283 U.S. 401
51 S.Ct. 498
75 L.Ed. 1142
ATLANTIC COAST LINE R. CO.
Argued May 1, 1931.
Decided May 18, 1931.
Messrs. Thomas W. Davis, of Wilmington, N. C., and Arthur R. Young, of Charleston, S. C., for petitioner.
Mr. John P. Grace, of Charleston, S. C., for respondent.
Mr. Justice HOLMES delivered the opinion of the court.
This is an action under the Federal Employers’ Liability Act (45 USCA §§ 51-59) for causing the death of Marshall, the respondent’s deceased. It has been before the Court after an earlier trial, Atlantic Coast Line R. R. Co. v. Tyner, 278 U. S. 565, 49 S. Ct. 35, 73 L. Ed. 508, and now is brought here again to review a judgment of the Supreme Court of South Carolina affirming a judgment for the plaintiff. 159 S. C. —, 159 S. E. 473. The petitioner contends that it was entitled to have a verdict directed in its favor on the grounds that there was no evidence that it was negligent and that Marshall must be taken to have assumed the risk of the supposed cause of his death.
It may be assumed that Marshall, a switchman was killed while on the outside of a moving car by being brought into contact with a semaphore near the railroad track.

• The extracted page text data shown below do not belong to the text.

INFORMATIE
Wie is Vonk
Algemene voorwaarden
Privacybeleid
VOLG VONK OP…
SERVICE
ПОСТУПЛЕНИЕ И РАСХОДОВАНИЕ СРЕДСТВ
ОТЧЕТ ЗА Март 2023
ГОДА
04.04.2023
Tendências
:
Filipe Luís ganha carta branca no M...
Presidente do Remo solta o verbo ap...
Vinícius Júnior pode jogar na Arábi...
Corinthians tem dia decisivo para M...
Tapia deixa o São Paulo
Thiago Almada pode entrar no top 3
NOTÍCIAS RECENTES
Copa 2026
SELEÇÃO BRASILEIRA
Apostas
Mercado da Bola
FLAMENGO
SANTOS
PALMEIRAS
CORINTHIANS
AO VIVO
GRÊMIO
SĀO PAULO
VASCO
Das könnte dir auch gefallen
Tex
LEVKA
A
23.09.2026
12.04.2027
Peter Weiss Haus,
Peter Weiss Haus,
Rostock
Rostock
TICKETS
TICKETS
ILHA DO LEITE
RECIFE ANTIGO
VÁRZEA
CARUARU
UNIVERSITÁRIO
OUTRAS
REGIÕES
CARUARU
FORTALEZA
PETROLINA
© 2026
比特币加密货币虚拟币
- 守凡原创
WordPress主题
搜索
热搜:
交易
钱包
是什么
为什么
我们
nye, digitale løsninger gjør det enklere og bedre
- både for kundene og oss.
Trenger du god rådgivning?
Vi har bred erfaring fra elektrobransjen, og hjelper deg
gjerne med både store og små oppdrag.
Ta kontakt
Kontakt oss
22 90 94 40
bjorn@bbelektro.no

The only ground for charging the Company with negligence that we regard as material is the suggestion that the semaphore was too near the track. The general principles laid down with regard to mail cranes in Southern Pacific Company v. Berkshire, 254 U. S. 415, 41 S. Ct. 162, 65 L. Ed. 335, and Chesapeake & Ohio Ry. Co. v. Leitch, 276 U. S. 429, 48 S. Ct. 336, 72 L. Ed. 638, apply equally to semaphores. It is impracticable always to set suchstru ctures so far away as to leave no danger to one leaning out, and in dealing with a well known incident of the employment, adopted in the interest of the public and of the employees, it is unreasonable to throw the risks of it upon those who were compelled to adopt it.
The semaphore in this instance was four feet and ten inches at its base from the outer edge of the track and probably a little more at four feet above the top of the rail. An order of the South Carolina Railroad Commission, made, as it states, in consideration of the safety or the public and employees of the road and of the necessity for employees to give and receive signals, provides that no structure be allowed nearer than four feet from the outer edge of the main or side track, measurement being made four feet above the top of the rail. It will be seen that the Railroad Company in this case more than complied with the order. It is true that four feet was a minimum distance, but it satisfied the requirement of the Commission, and it would be going far to say that the Railroad Company was not warranted in supposing that it had done its duty, so far as the Commission was concerned, when it put the semaphore four feet and ten inches away. Marshall from his previous experience probably knew of the semaphore as he was required to do by the rules of the road. It was shown that some other semaphores were farther from the track, but the circumstances do not appear, and there is nothing to show that in this case the petitioner could have made the position safer than it was, except by changing the place of the track. As remarked in Southern Pacific Co. v. Berkshire, 254 U. S. 415, 417, 41 S. Ct. 162, 65 L. Ed. 335, the question is not whether a reasonable insurance against such misfortunes should be thrown upon the travelling public through the railroads, but whether the railroad is liable under the statute according to the principles of the common law regarding tort. No negligence is proved against the petitioner. It is urged that a certiorari was denied (269 U. S. 578, 46 S. Ct. 104, 70 L. Ed. 422) in Central of Georgia Ry. Co. v. Davis (C. C. A.) 7 F.(2d) 269, which seemed to qualify the doctrine of the Berkshire Case. But ‘The denial of a writ of certiorari imports no expression of opinion upon the merits of the case, as the bar has been told many times.’ United States v. Carver, 260 U. S. 482, 490, 43 S. Ct. 181, 67 L. Ed. 361.